• [Aufgabe 1]: Gib aus dem Text über das Spiel River Tails den Abschnitt von „Ich glaube, River“ bis einschließlich „einem Geheimtipp ausgehen.“ wortgetreu wieder.

Badeseife in einer fischförmigen Plastikflasche und eine Plüschkatze

Ich sage Fisch und Katze gute Nacht.

Ich glaube an das revolutionäre Potenzial von Spielen, Menschen zu verbinden. Bei einer Runde River Tails wird das Potential zuerst gehoben und dann eilig wieder verscharrt.

„Welchen Knopf hast du denn gedrückt?“

„Den Springen-Knopf!“

„Aber du bist nicht gesprungen.“

„Aber ich hab gedrückt!“

Ich glaube, River Tails: Stronger Together (Öffnet in neuem Fenster) wird ein gutes Spiel, wenn es fertig ist. Es ist im März in den Early Access gestartet und hatte einen Monat nach der Veröffentlichung genau sechzehn Reviews. Die Umrechnung von Rezensionen in Verkaufszahlen ist eine dunkle Kunst, aber bei einer so niedrigen Zahl müssen wir von einem Geheimtipp ausgehen.

• [Vorliegendes Material]:
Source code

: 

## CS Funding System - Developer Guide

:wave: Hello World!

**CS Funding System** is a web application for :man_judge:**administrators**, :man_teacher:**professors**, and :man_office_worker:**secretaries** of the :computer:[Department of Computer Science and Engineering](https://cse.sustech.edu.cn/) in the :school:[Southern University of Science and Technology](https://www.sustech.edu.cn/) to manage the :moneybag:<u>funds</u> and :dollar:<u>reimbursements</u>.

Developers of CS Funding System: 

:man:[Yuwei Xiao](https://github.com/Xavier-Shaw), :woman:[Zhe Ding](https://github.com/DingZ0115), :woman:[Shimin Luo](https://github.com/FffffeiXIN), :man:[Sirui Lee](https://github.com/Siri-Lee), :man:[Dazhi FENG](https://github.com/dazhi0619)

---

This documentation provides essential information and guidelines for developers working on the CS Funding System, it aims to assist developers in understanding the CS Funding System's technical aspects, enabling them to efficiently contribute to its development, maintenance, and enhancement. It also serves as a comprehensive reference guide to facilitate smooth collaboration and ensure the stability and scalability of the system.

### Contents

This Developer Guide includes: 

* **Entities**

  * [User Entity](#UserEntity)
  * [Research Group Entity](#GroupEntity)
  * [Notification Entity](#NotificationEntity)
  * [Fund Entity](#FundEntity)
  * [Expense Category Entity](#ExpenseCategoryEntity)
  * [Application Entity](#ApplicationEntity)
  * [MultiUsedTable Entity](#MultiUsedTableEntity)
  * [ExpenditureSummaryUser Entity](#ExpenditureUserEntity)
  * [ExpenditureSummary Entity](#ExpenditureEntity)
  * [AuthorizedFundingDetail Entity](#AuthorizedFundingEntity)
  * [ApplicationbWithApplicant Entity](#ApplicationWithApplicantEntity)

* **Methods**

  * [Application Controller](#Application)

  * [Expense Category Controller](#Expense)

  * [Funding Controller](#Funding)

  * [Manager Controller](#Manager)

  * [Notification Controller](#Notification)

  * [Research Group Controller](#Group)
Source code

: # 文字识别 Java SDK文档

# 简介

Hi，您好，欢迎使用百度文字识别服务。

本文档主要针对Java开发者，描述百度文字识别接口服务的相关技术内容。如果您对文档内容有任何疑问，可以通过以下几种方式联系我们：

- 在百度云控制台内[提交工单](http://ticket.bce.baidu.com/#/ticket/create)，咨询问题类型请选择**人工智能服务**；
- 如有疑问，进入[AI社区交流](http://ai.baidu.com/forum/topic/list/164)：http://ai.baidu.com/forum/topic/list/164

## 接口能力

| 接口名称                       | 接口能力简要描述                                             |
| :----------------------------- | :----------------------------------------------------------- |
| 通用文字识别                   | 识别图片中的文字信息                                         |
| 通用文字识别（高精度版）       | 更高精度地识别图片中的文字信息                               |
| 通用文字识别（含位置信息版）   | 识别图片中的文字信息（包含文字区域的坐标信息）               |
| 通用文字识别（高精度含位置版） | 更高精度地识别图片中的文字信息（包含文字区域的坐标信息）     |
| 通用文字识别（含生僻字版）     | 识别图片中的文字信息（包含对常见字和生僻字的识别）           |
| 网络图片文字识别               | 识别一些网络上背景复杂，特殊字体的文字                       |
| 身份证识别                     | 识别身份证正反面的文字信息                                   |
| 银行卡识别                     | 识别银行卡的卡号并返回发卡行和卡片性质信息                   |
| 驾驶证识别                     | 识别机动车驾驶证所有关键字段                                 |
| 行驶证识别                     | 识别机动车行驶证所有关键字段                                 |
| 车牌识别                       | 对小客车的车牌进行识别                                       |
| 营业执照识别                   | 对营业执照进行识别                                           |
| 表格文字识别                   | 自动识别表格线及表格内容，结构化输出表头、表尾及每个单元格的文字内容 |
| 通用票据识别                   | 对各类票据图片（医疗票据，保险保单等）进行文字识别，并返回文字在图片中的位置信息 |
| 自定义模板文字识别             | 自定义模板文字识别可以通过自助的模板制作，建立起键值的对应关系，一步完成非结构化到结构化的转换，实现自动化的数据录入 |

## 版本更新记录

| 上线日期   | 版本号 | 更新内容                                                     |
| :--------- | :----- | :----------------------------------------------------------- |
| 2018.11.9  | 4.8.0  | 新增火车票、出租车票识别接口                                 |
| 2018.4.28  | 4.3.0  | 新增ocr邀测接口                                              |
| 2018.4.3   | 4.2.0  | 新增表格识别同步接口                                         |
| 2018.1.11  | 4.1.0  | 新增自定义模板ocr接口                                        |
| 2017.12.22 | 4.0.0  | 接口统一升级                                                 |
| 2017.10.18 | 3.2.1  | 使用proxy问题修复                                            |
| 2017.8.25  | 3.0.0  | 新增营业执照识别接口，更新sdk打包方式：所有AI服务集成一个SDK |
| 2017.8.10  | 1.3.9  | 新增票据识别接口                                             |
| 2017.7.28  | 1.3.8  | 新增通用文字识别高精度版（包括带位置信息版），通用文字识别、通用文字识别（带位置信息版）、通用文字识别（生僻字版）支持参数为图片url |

• [Aufgabe 2]: Schreibe aus den Datensätzen die Zeilen von der Zeile mit „Hi，您好，欢迎使用百度文字识别服务。“ bis einschließlich der Zeile mit „- 如有疑问，进入[AI社区“ unverändert ab, und zwar nur diese.

• [Musterlösung 1]:
Ich glaube, River Tails: Stronger Together (Öffnet in neuem Fenster) wird ein gutes Spiel, wenn es fertig ist. Es ist im März in den Early Access gestartet und hatte einen Monat nach der Veröffentlichung genau sechzehn Reviews. Die Umrechnung von Rezensionen in Verkaufszahlen ist eine dunkle Kunst, aber bei einer so niedrigen Zahl müssen wir von einem Geheimtipp ausgehen.

• [Musterlösung 2]:
Hi，您好，欢迎使用百度文字识别服务。

本文档主要针对Java开发者，描述百度文字识别接口服务的相关技术内容。如果您对文档内容有任何疑问，可以通过以下几种方式联系我们：

- 在百度云控制台内[提交工单](http://ticket.bce.baidu.com/#/ticket/create)，咨询问题类型请选择**人工智能服务**；
- 如有疑问，进入[AI社区交流](http://ai.baidu.com/forum/topic/list/164)：http://ai.baidu.com/forum/topic/list/164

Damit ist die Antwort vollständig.